Published in final edited form as: J Clin Pharm Ther. 2011 Apr 24;37(2):157–160. doi: 10.1111/j.1365-2710.2011.01270.x

High-risk Antimicrobial Prescriptions Among Ambulatory Patients on Warfarin

Michael A Lane 1, Scott T Devine 2, Jay R McDonald 1
PMCID: PMC3144980  NIHMSID: NIHMS285314  PMID: 21517927

Abstract

What is known

Warfarin is a potent anti-coagulant with many drug-drug interactions, including antimicrobials. There is limited data on the frequency of prescription of high-risk antimicrobials to patients on warfarin.

Objective

To examine the frequency of prescriptions for potentially interacting antimicrobials in ambulatory patients on warfarin, and the impact of warfarin on the prescription of high-risk antimicrobials.

Methods

A retrospective cohort study of patients with pharmacy benefits who had ≥ 1 claim for an oral antimicrobial between January 1, 2008 and December 31, 2008 was conducted, utilizing a pharmacy benefits database. Demographic data including age, gender, Chronic Disease Score (CDS), and geographic location were determined. Warfarin users were defined as any patient with ≥ 1 claim for warfarin during the follow-up period. Antimicrobials considered high-risk for potential interaction with warfarin based on existing literature included trimethoprim/sulfamethoxazole, levofloxacin, ciprofloxacin, metronidazole and fluconazole. Multivariate analysis was used to determine the impact of warfarin use and other factors on high-risk antimicrobial prescription.

Results and discussion

A total of 4,568,150 patients with ≥ 1 claim for antimicrobials during 2008 were analyzed. 110,192 (2.4%) also had one or more claims for warfarin. Among all antimicrobial prescriptions in warfarin users, 42.6% were for high-risk antimicrobials. The mean number of antimicrobial prescriptions was 3.0 in warfarin users vs. 2.4 in warfarin non-users (p-value <0.001). After adjusting for age, gender, CDS, and geography, the odds of exposure to high-risk antimicrobials was 42% lower (OR 0.58; p-value <0.001) in warfarin users compared to warfarin non-users.
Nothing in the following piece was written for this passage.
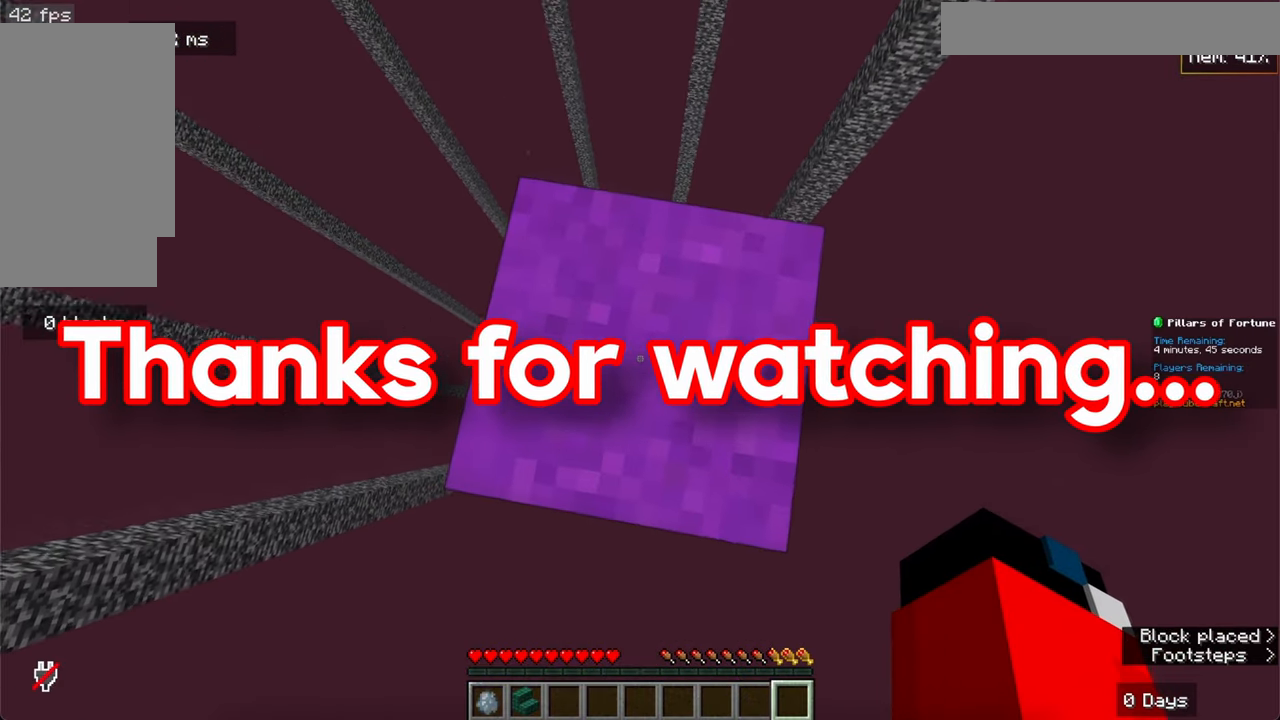
{"keys": [], "mouse": [], "events": []}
What is new and conclusions

A high percentage (42.6%) of antimicrobial prescriptions among warfarin users were for high-risk antimicrobials which carry excess bleeding risk. While clinicians were somewhat less likely to prescribe high-risk antimicrobials to warfarin users compared to non-users, the incidence of co-prescription remains high.

Keywords: Warfarin, anticoagulation, antimicrobials, antibiotics, drug-drug interactions

Introduction

Warfarin is a widely used oral anticoagulant that is used to treat and prevent thromboembolic events in patients with atrial fibrillation(1-4), venous thromboembolisms(5) and mechanical heart valves.(6) However, warfarin has a narrow therapeutic index and many drug-drug interactions, making its safe use difficult for clinicians. Warfarin use requires frequent monitoring in order to prevent potentially life-threatening adverse events due to under- and over-anticoagulation.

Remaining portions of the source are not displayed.